== Dataset
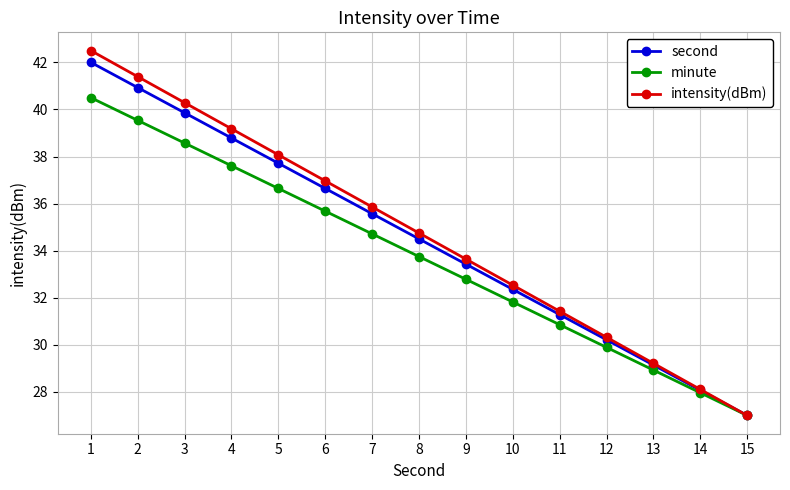

At which label does intensity(dBm) reach its peak?

1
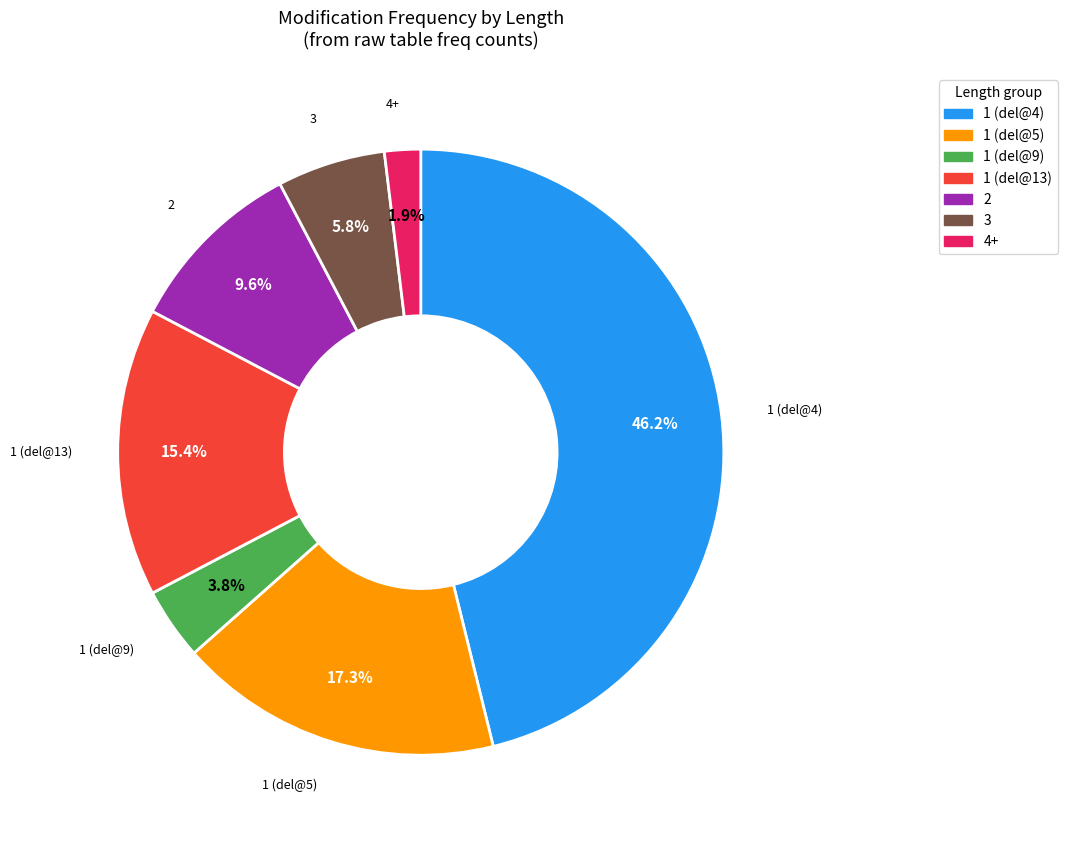

Does 3 represent more than half of the total?

No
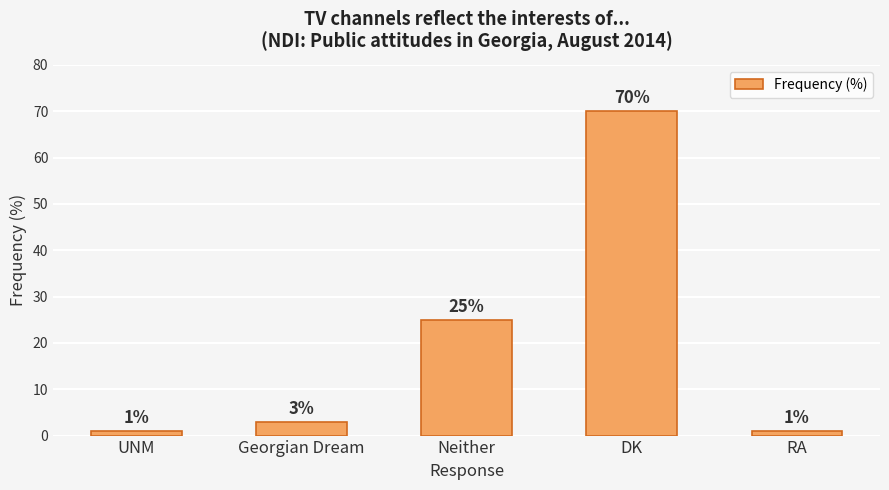

What is the difference between the values at Georgian Dream and Neither?

22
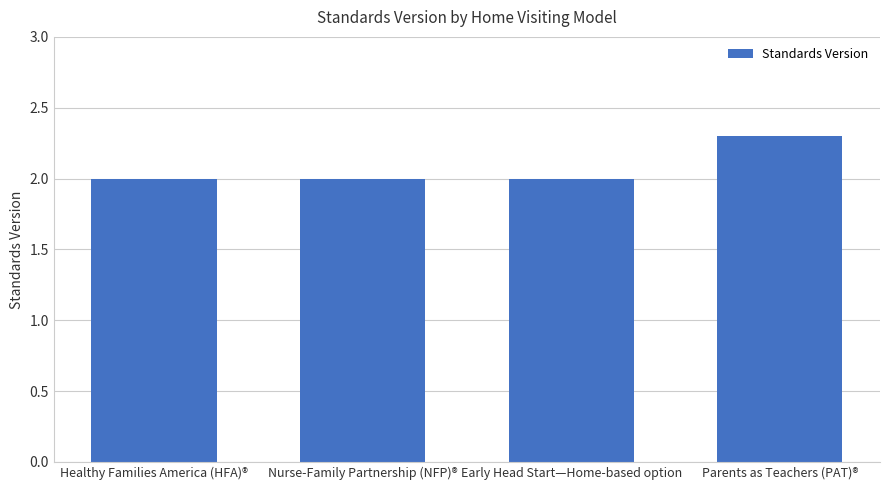

What is the approximate value at Early Head Start—Home-based option?

2.0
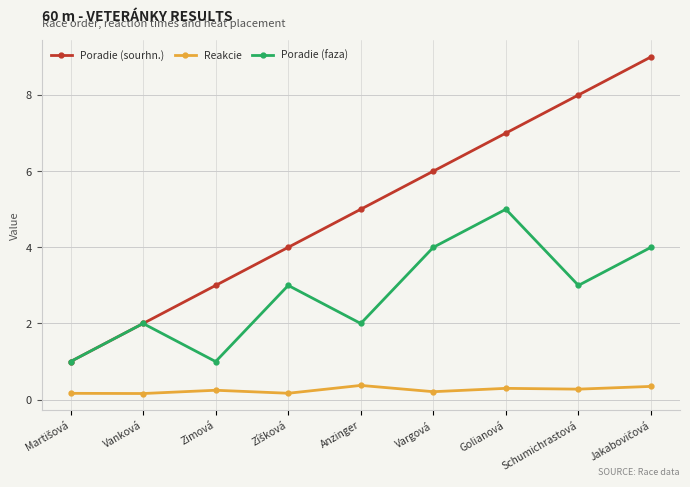

The value of Poradie (faza) at Golianová is 8.5. True or false?

False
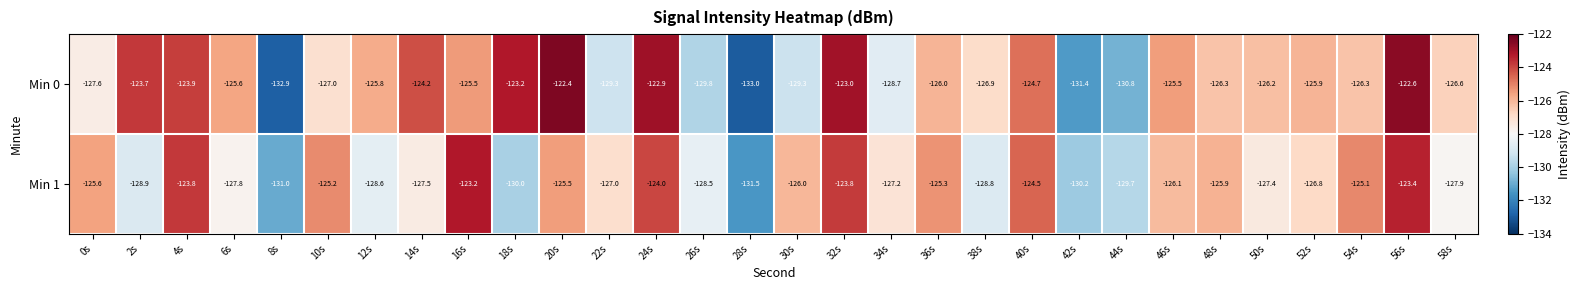

Count the number of data series in this chart.

2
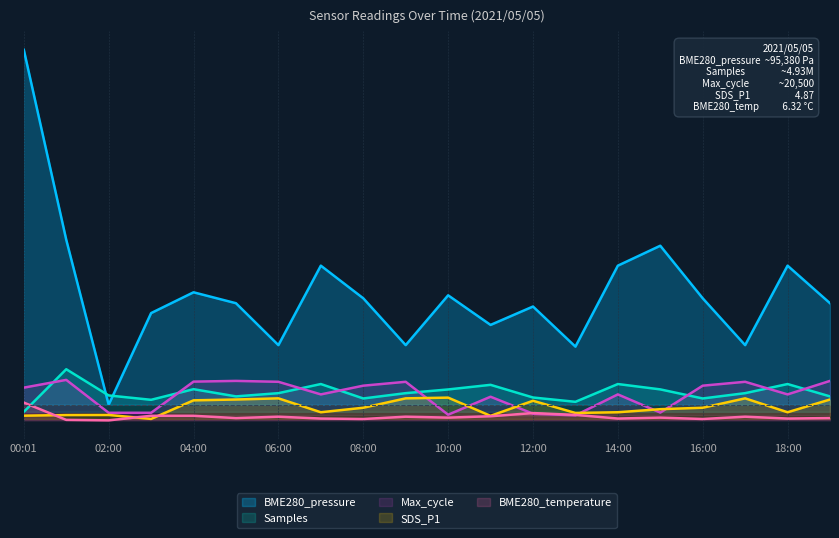

What position from the right is 03:00?

17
====
Please convert every one of the entries above into a JSON list of strings with one string per line, skipping blank lines and omitting the pictures.

[
  "At which label does intensity(dBm) reach its peak?",
  "1",
  "Does 3 represent more than half of the total?",
  "No",
  "What is the difference between the values at Georgian Dream and Neither?",
  "22",
  "What is the approximate value at Early Head Start—Home-based option?",
  "2.0",
  "The value of Poradie (faza) at Golianová is 8.5. True or false?",
  "False",
  "Count the number of data series in this chart.",
  "2",
  "What position from the right is 03:00?",
  "17"
]